Je n'en avais pas la possibilité ce vendredi soir, hélas. Je fais, en effet, partie de ceux qui considèrent B. Lehman comme un des tout grands cinéastes européens et je ne peux donc, comme vous l'avez très bien compris, considérer votre prose que comme un torrent de vulgarité, d'ignorance et de bêtise assourdissante absolument insupportable.
Vous n'avez pas aimé le film « Histoire de mes cheveux. De la brièveté de la vie », soit ! Quoi de plus légitime...
Certains des « films » de ce réalisateur ne m'ont pas plu... mais ce qui fait l'inaltérable, définitive et essentielle qualité des grands cinéastes (comme des grands peintres, écrivains,...), c'est qu'ils se coltinent avec leur projet : « faire un film » (et pas une paire de chaussettes, un steak à point,...). Boris Lehman fait partie de ceux-là, rares, qui « explorent », et cela ne se passe pas toujours, je crois, dans l'allégresse et la facilité. Ni pour le réalisateur, ni pour le spectateur; mais quoi de plus intéressant, stimulant, intrigant ?
J'aime, quant à moi, (« commun des mortels » comme vous !) voir cela.
Cette exigence, cette volonté qui peut, effectivement aboutir ou... se casser la figure; heureusement, chère Madame, il y a encore, dans notre petite Belgique, des producteurs pour « tenter » ce coup-là !!!

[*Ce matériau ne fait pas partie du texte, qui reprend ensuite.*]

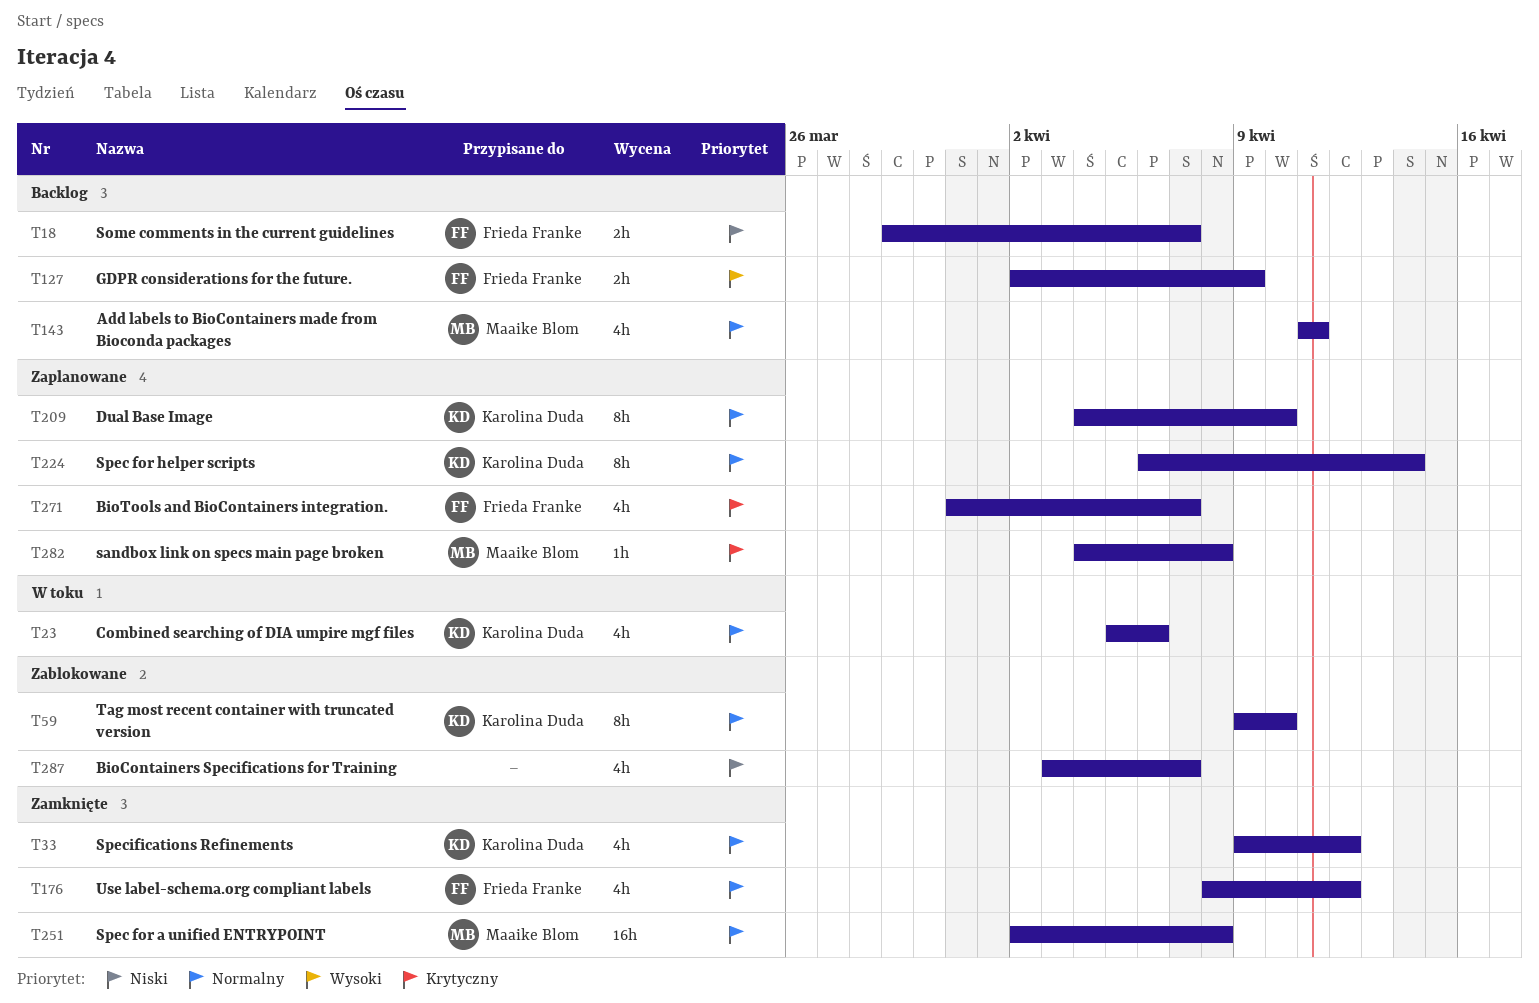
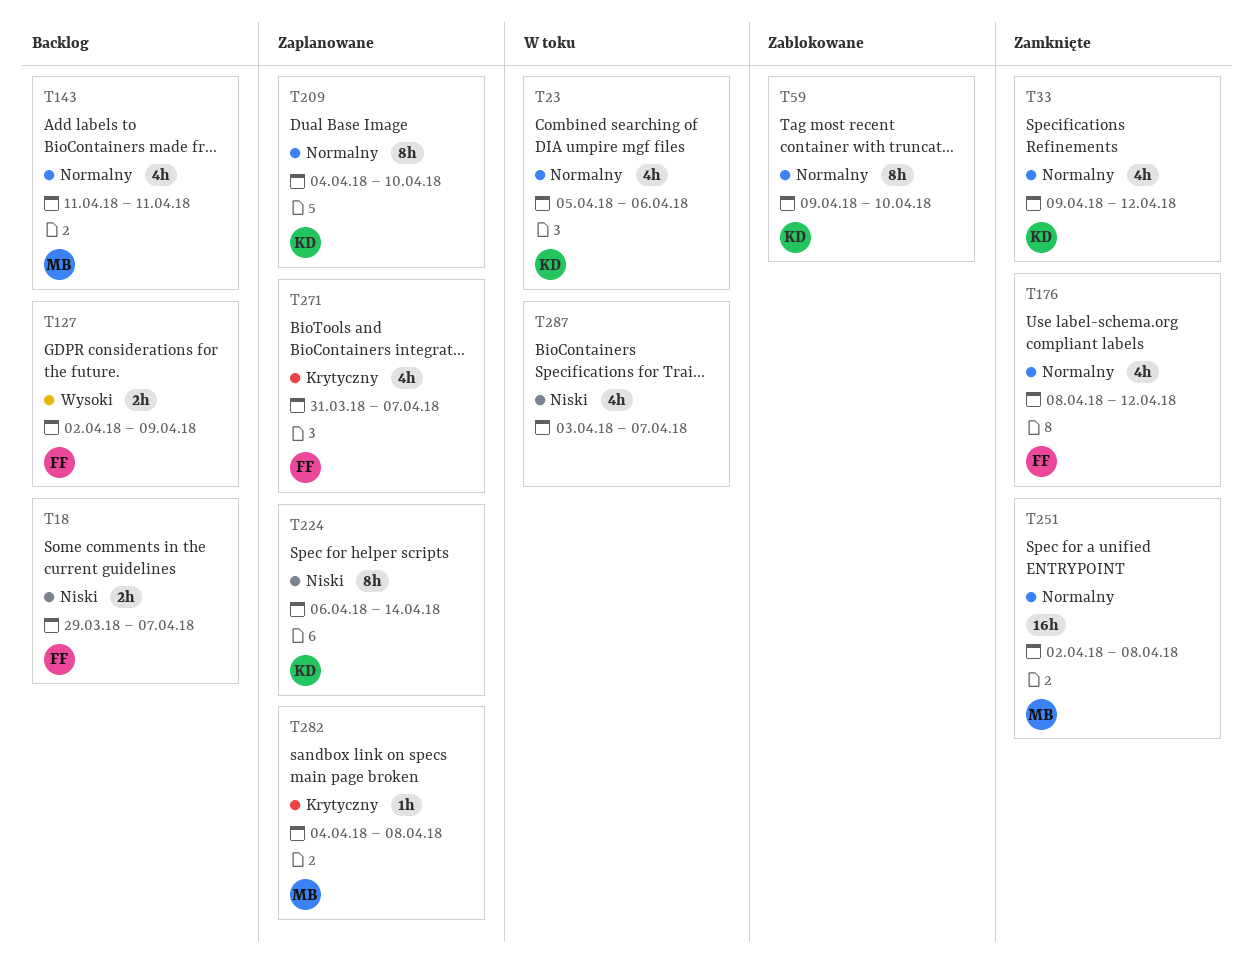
T224, priority: Normalny -> Niski
T287, status: Zablokowane -> W toku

Donc, vous auriez pu nous parler de l'échec (possible !) du film de B. Lehman, mais votre manière de poser votre non-critique, cette façon de parler au nom des absents (si nombreux, nombreux...) qui attendent, c'est bien connu, de toujours se fendre la poire, et surtout de n'être ni dans l'ennui, ni dans la durée, me paraît totalement inconvenante et merdeuse.
Votre dérobade à l'objet que vous prétendez « critiquer », votre disqualification grossière et abritée derrière des « certains », « on », « soi-disant », « dit expérimental »...me paraît tout à fait en deçà de toute dignité critique, fut-elle la plus « subjective ».
Je vous souhaite beaucoup de bonnes choses.